Laughlin said CCA does not necessarily require prior experience in the workforce.
“There are few of my jobs that require prior experience, less than 25 percent,” he said.
What’s attracting those who are already gainfully employed includes better pay, benefits and opportunity to climb the corporate ladder.
“I started as a clerk in 1988, and now I’m the warden running one of (CCA’s) largest facilities,” Laughlin said.
He said surprisingly he has not hired many people from local law enforcement agencies.
“I’m not really dragging a whole bunch from there,” he said.
Natchez Police Chief Mike Mullins said one Natchez police officer, detention officer and dispatcher was hired by CCA.

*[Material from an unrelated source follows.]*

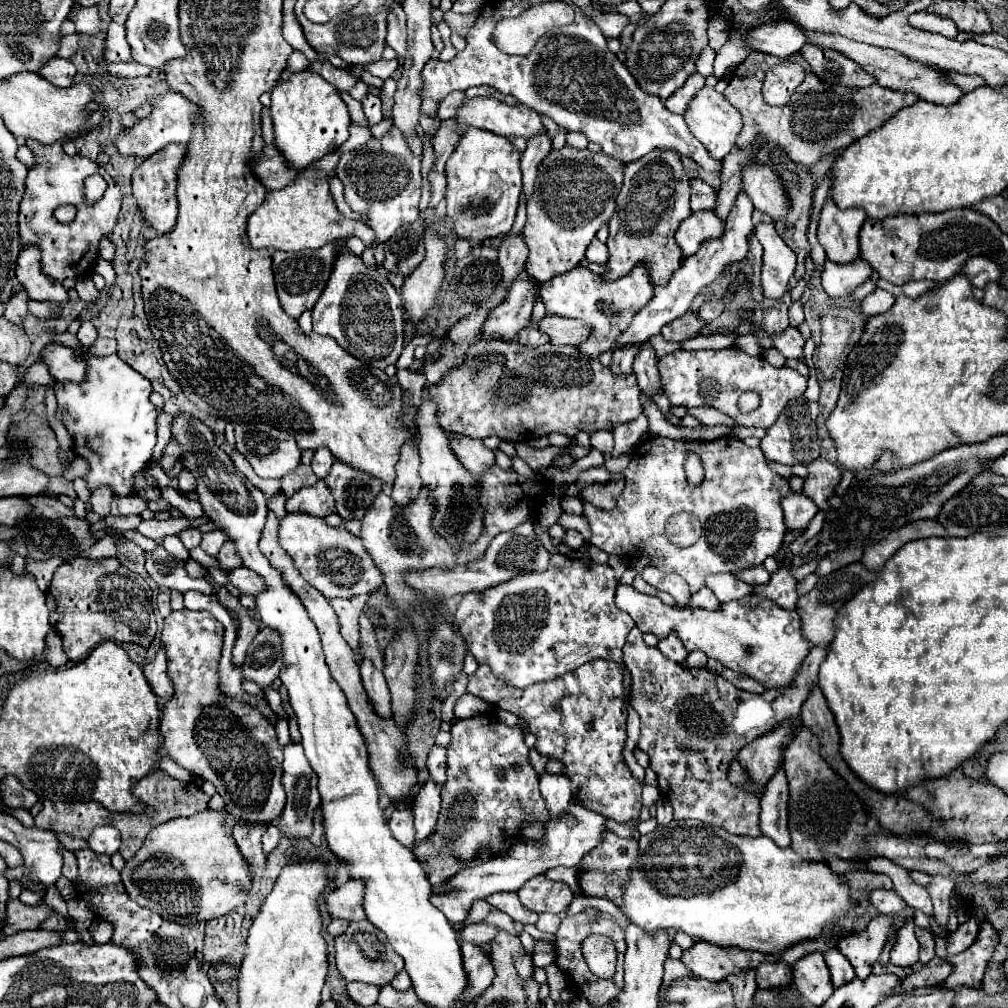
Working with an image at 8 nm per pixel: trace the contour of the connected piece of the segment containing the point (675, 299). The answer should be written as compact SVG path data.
M740 192L740 196L736 198L728 218L726 218L726 228L724 228L724 234L720 238L712 238L712 240L706 240L696 254L688 256L684 262L682 262L682 268L678 268L672 278L668 280L668 284L664 286L654 286L654 298L636 314L636 318L632 320L632 324L628 326L628 330L618 338L618 342L614 344L616 346L624 346L624 344L640 344L640 342L646 342L650 336L656 336L660 334L662 326L684 316L694 298L702 292L702 288L710 286L714 280L718 280L724 270L728 270L732 264L736 262L742 262L748 258L748 234L752 232L752 202L750 198L746 196L746 192Z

However, the correctional facility did take another of Mullins’ officers indirectly.
Adams County Sheriff Angie Brown said she lost a deputy to CCA, but she has already filled that position — by hiring a Natchez police officer.
Due to budgetary constraints, Mullins put his supply officer, who typically did a lot of clerical work, back on patrol.

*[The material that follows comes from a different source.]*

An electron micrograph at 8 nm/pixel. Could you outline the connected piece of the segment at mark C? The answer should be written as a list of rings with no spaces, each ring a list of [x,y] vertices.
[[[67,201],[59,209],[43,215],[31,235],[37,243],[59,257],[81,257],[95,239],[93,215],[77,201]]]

“As long as (CCA doesn’t take) several employees at a time. If it were several it would put a lot of pressure on us,” Mullins said.
The detention officer who went to CCA has already been replaced.

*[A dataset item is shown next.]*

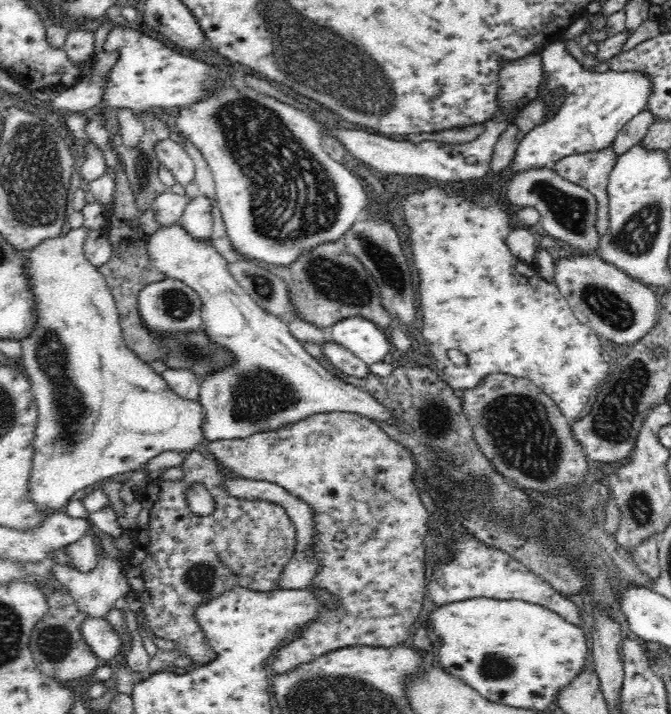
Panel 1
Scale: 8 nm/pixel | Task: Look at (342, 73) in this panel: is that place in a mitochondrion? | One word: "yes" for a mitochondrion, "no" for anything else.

Brown said a few other employees are seeking work at CCA.
“There may be a possibility of one or two more, but I don’t know yet,” she said. “(Employees) have put in applications and done some interviewing, but they haven’t been officially hired.”
Neither the Vidalia Police Department of the Concordia Parish Sheriff’s Office report any turnover due to CCA.
Construction of the facility was completed in December, and in late March of this year, CCA won its contract with the Federal Bureau of Prisons.
The prison had a job fair, at which 3,000 people applied, in late April.
The prison will have its dedication ceremony July 14.